Spallumcheen wheelchair curler Ina Forrest has reached the podium for Canada in all three of her previous Paralympic Games, including gold in Sochi, Russia in 2014 and bronze four years ago in PyeyongChang, South Korea.
Appearance No. 4 begins Friday, March 4, in Beijing when Forrest and her Canadian teammates Mark Ideson, Dennis Thiessen, Jon Thurston and Collinda Joseph open up the 2022 Paralympic Games wheelchair curling competition against the host Chinese (10:30 p.m. Pacific time).
“The Paralympics are the goal you set and strive for during the quadrennial,” said Forrest prior to a training session at her home Vernon Curling Club with coach Sharon Morrison of Vernon before departing for the Games. “Being at the Paralympics means being part of the whole Team Canada, meeting other Canadian athletes and cheering them on.
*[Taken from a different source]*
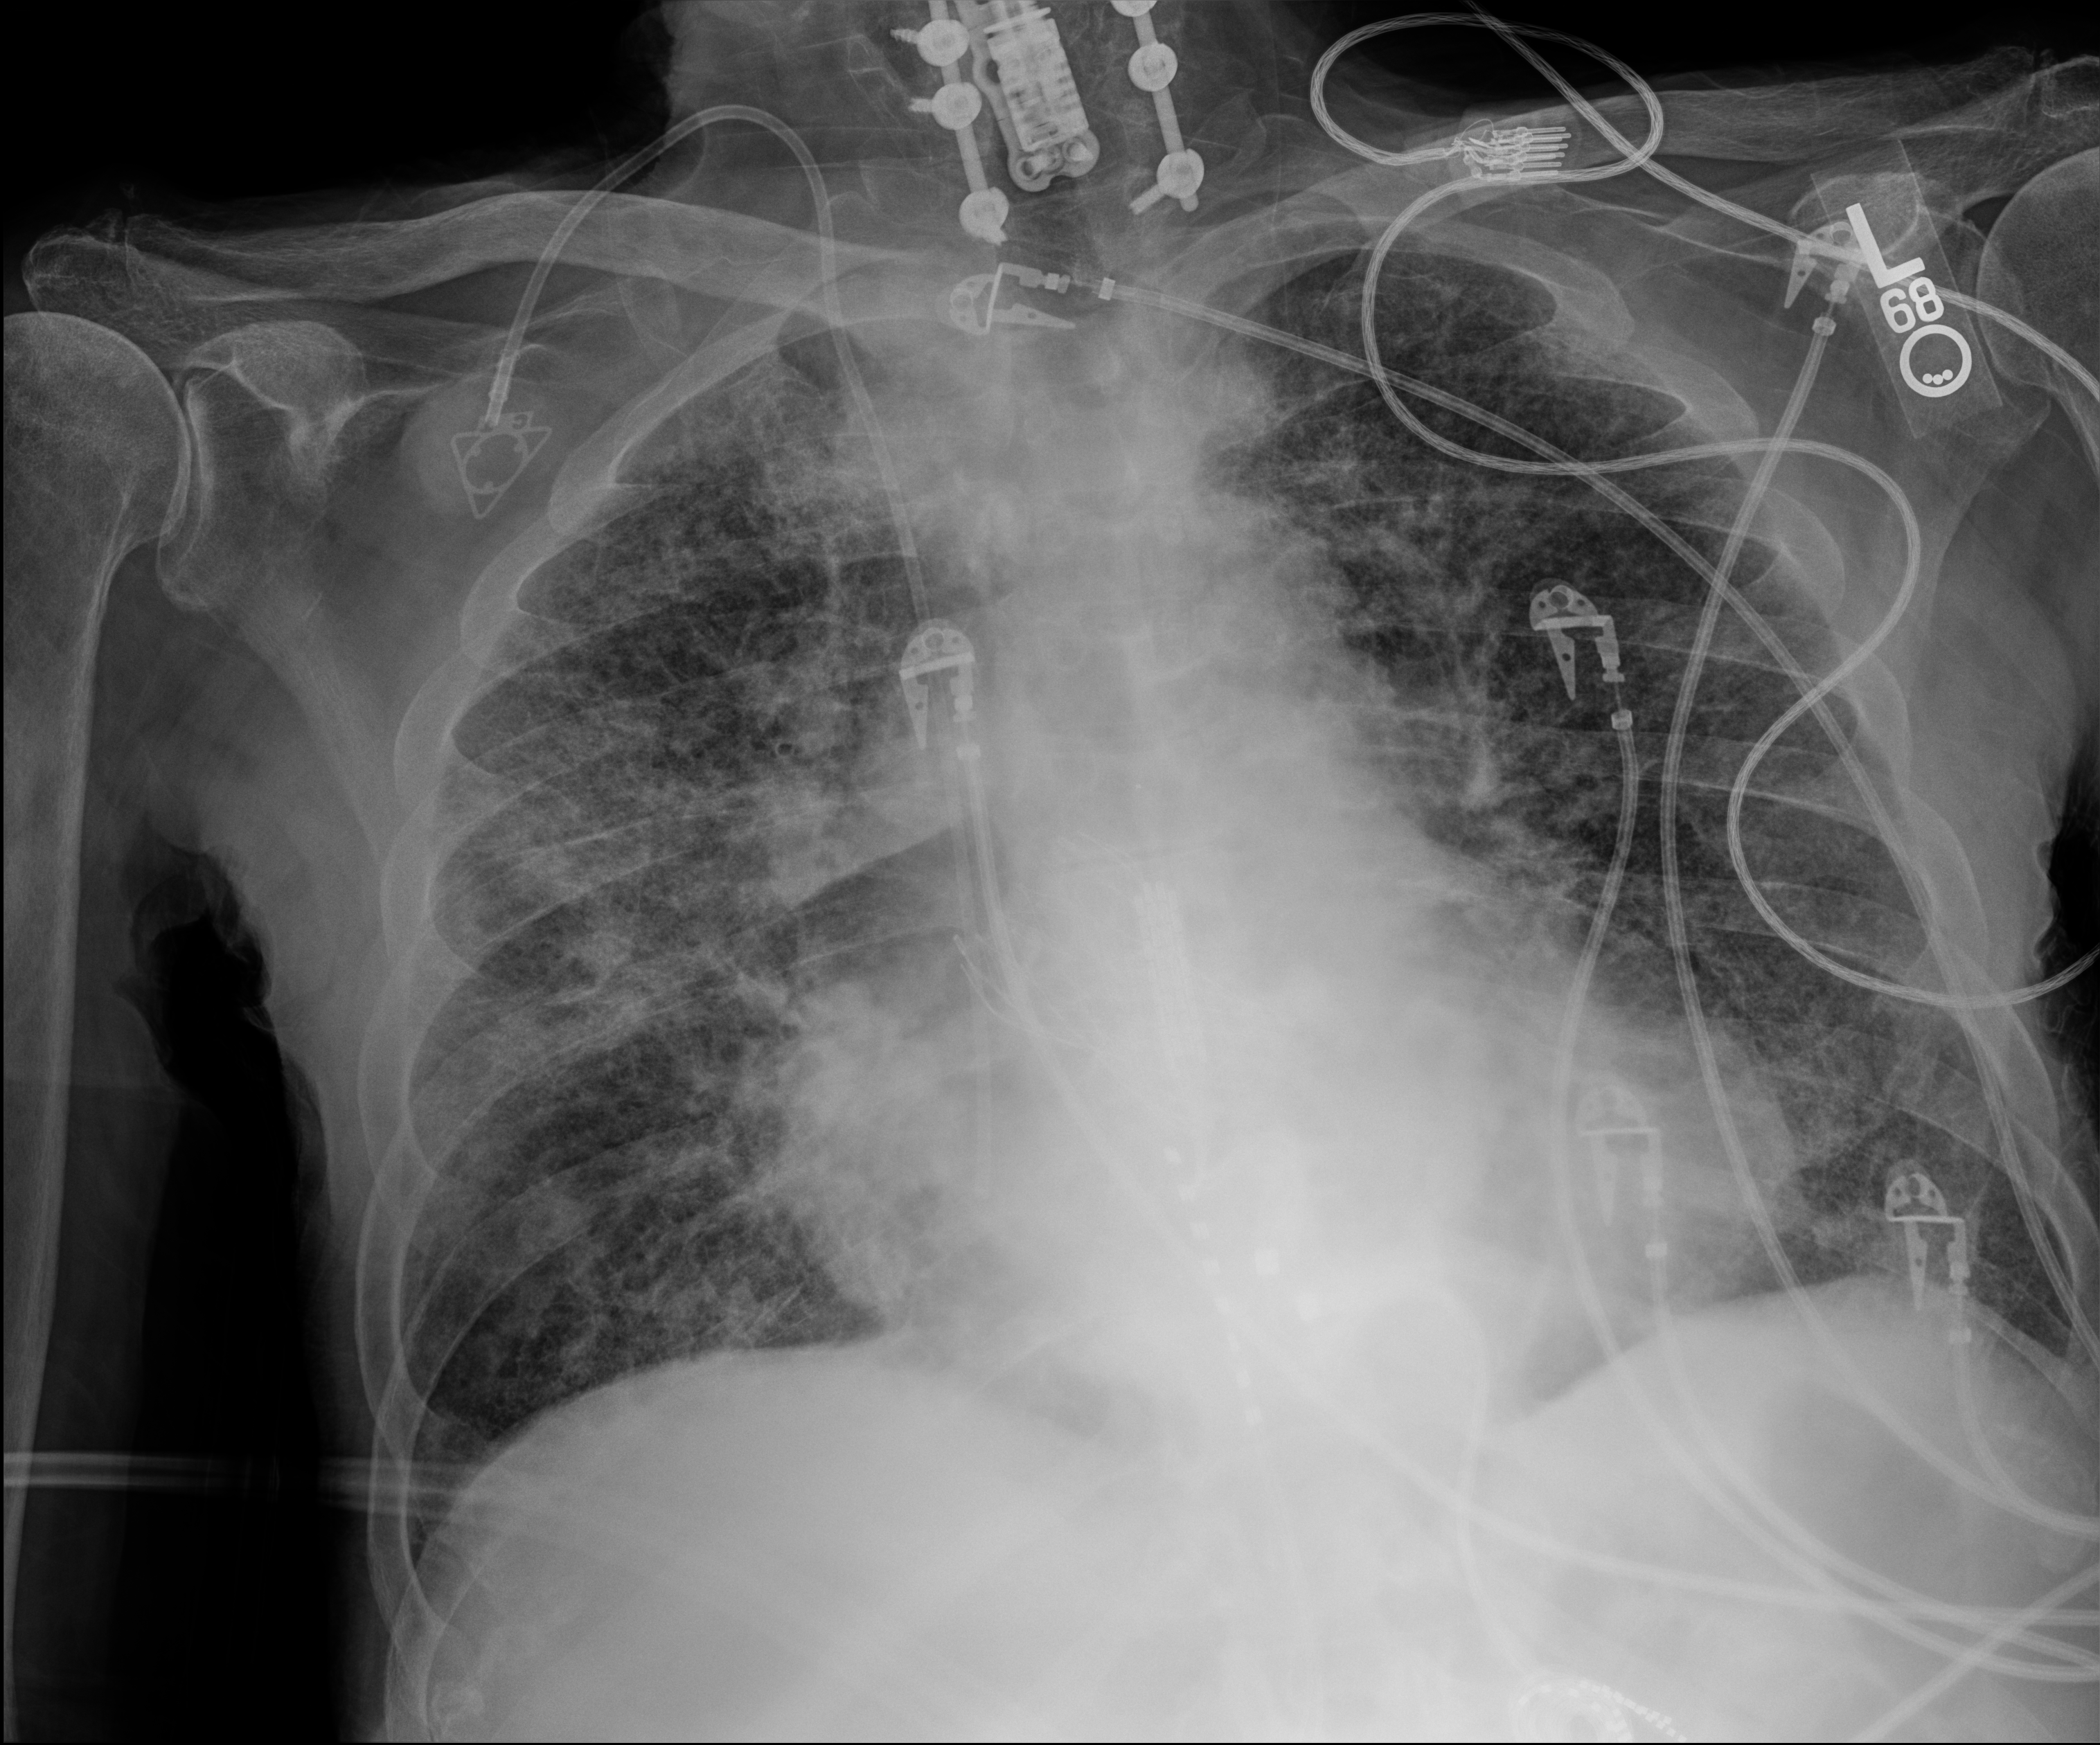
Chest radiograph; anteroposterior (AP) projection. Male patient hospitalised with COVID-19, age 75–90 years.
Hospital-stay facts (about this admission, not read from this image; timing relative to this image not recorded): mechanically ventilated during this hospital stay: no; admitted to intensive care during this hospital stay: yes.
Every experience is different, but each is utterly amazing.”
Forrest is one of the world’s most decorated wheelchair curlers. She has competed at 12 straight world championships (starting in 2007, three years after picking up the sport), winning three gold and one silver medal. Forrest was inducted into the Canadian Curling Hall of Fame in February 2016.
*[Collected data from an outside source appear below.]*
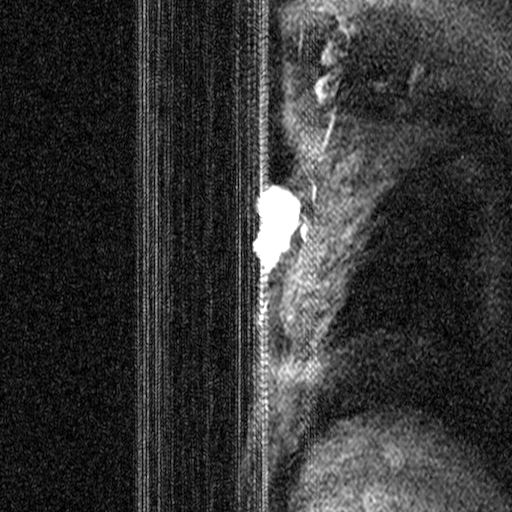
Breast MRI (dynamic contrast-enhanced), one sagittal slice; position 32 of 44 along the scan axis; dynamic contrast-enhanced study with each time point stored as its own series, time point 2 of 3 at this slice position (early post-contrast, ordered by acquisition time); 1.5 T; TE 4.5 ms, TR 11 ms; 3 mm slice thickness; 512 × 512 image matrix. Patient: female, 44 years. Case-level facts recorded for this patient, not image findings: setting: breast cancer imaged before/during neoadjuvant chemotherapy; receptor status: HR-positive, HER2-negative.
Annotated regions visible in this slice (semi-automatically segmented with operator editing):
- analysis volume of interest (the breast-tissue region the enhancement analysis was run in; not a lesion): box from (x=206, y=164) to (x=319, y=299) px
- tumour enhancement mask (voxels above the 90 % enhancement threshold inside the analysis volume of interest): (x=253, y=164)–(x=314, y=266)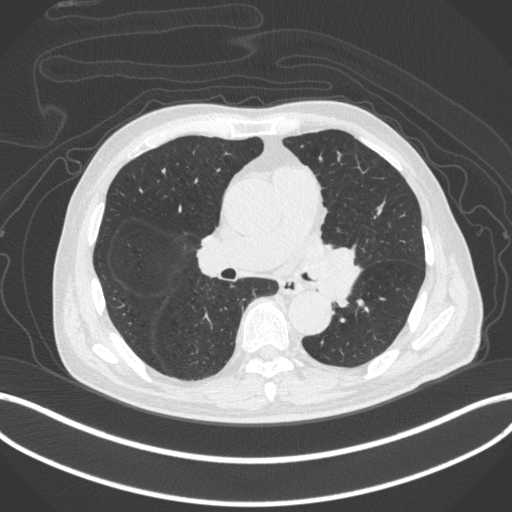
Chest CT, one axial slice. Position 238 of 420 along the scan axis. Reconstruction kernel B31f. Lung window (W 1500 / L -600 HU). 1 mm slice thickness. 512 × 512 image matrix. Male patient, age 77 years. Case-level facts recorded for this patient, not image findings: clinical TNM (as recorded): T3 N1 M0.
Outlined on this slice (bounding box drawn by a radiologist):
- lung tumour (recorded histology: adenocarcinoma): bounding box [x1, y1, x2, y2] px = [302, 239, 360, 304]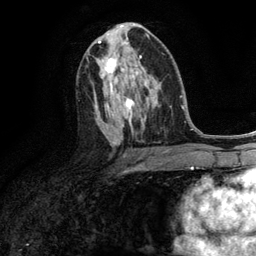
Breast MRI (dynamic contrast-enhanced), one axial slice. Slice 67 of 134 in the series (ordered by position). Cropped to one breast. Dynamic contrast-enhanced series, time point 2 of 6 at this slice position (early post-contrast). 3 T. TE 2.8 ms, TR 7.3 ms. 1.2 mm slice thickness. 256 × 256 image matrix, field of view 180 × 180 mm. Female patient.
Annotated regions visible in this slice (semi-automatically segmented with operator editing):
- enhancing-tissue mask used for the functional tumour volume (all voxels passing the contrast-enhancement thresholds inside the analysis volume; usually the tumour): bounding box (x1, y1, x2, y2) in pixels: (103, 58, 117, 80)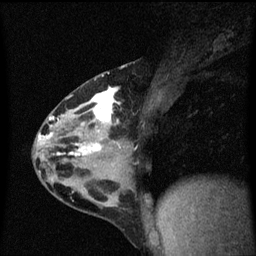
Breast MRI (dynamic contrast-enhanced), one sagittal slice; slice 32 of 60 in the series (ordered by position); dynamic contrast-enhanced series, image 2 of 3 at this slice position (ordered by acquisition); 1.5 T; TE 4.2 ms, TR 8.4 ms; 2 mm slice thickness; 256 × 256 image matrix, field of view 200 × 200 mm. Patient: female, 32 years.
Outlined on this slice (semi-automatically segmented with operator editing):
- analysis volume of interest (the breast-tissue region the enhancement analysis was run in; not a lesion): bounding box (x1, y1, x2, y2) in pixels: (34, 74, 149, 169)
- tumour enhancement mask (voxels above the 70 % enhancement threshold inside the analysis volume of interest): (39, 88, 122, 157)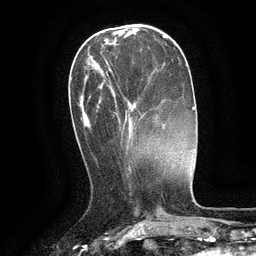
Breast MRI (dynamic contrast-enhanced), one axial slice. Slice 42 of 134 in the series (ordered by position). Cropped to one breast. Dynamic contrast-enhanced series, time point 2 of 6 at this slice position (early post-contrast). 3 T. TE 2.6 ms, TR 5.4 ms. 1.2 mm slice thickness. 256 × 256 image matrix. Female patient.
Outlined on this slice (semi-automatic segmentation, software-assisted and operator-edited):
- enhancing-tissue mask used for the functional tumour volume (all voxels passing the contrast-enhancement thresholds inside the analysis volume; usually the tumour): bounding box [x1, y1, x2, y2] px = [101, 52, 141, 136]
A veteran of pressure-filled competitions, Forrest still loves representing her country. On Wednesday, March 2, the Canadian Paralympic Committee announced Forrest and sledge hockey player Greg Westlake would be Canada’s flag bearers for the Games’ opening ceremonies.
“I will always remember when I received my first Team Canada jacket and the pride I felt to be representing Canada,” said Forrest. “Wearing the maple leaf and hearing the Canadian national anthem in competition is so much more emotionally charged than I ever anticipated. It is a swelling in your chest that threatens to bring on tears.”
She began curling in 2004 after an avid local wheelchair curler approached her while shopping and suggested she give it a try. Two weeks later she was hooked. As a member of the British Columbia wheelchair curling team, she won silver at the 2004 and 2005 Canadian National Wheelchair Curling Championships.
In 2006, she was named to the national team. Canada finished fourth at both the 2007 and 2008 World Wheelchair Curling Championships before taking the gold in 2009. A year later, Forrest made her Paralympic debut for Canada in her home province at the Vancouver 2010 Paralympic Winter Games, winning gold alongside Vernon teammate Sonja Gaudet.
A former competitive curler, Morrison had Forrest join her ladies team at the Vernon club, and she became Forrest’s coach in 2004. Having coached curlers of all ages since the 1980s, Morrison called the multiple medalist “one of the best people she’s ever been involved with in the game.”
“She’s coachable, a wonderful person, and she listens to my suggestions and puts them into play,” said Morrison. “She understands how important all aspects of the game are, and not just the technical aspects. “She epitomizes when the going get tough, the tough get going.”
• Lumby’s Logan Leach is making his Paralympics debut in Alpine Skiing. The visually impaired 19-year-old is slated to take part in several events. The first event on the schedule is the downhill on Friday, March 4 (6 p.m. Pacific time).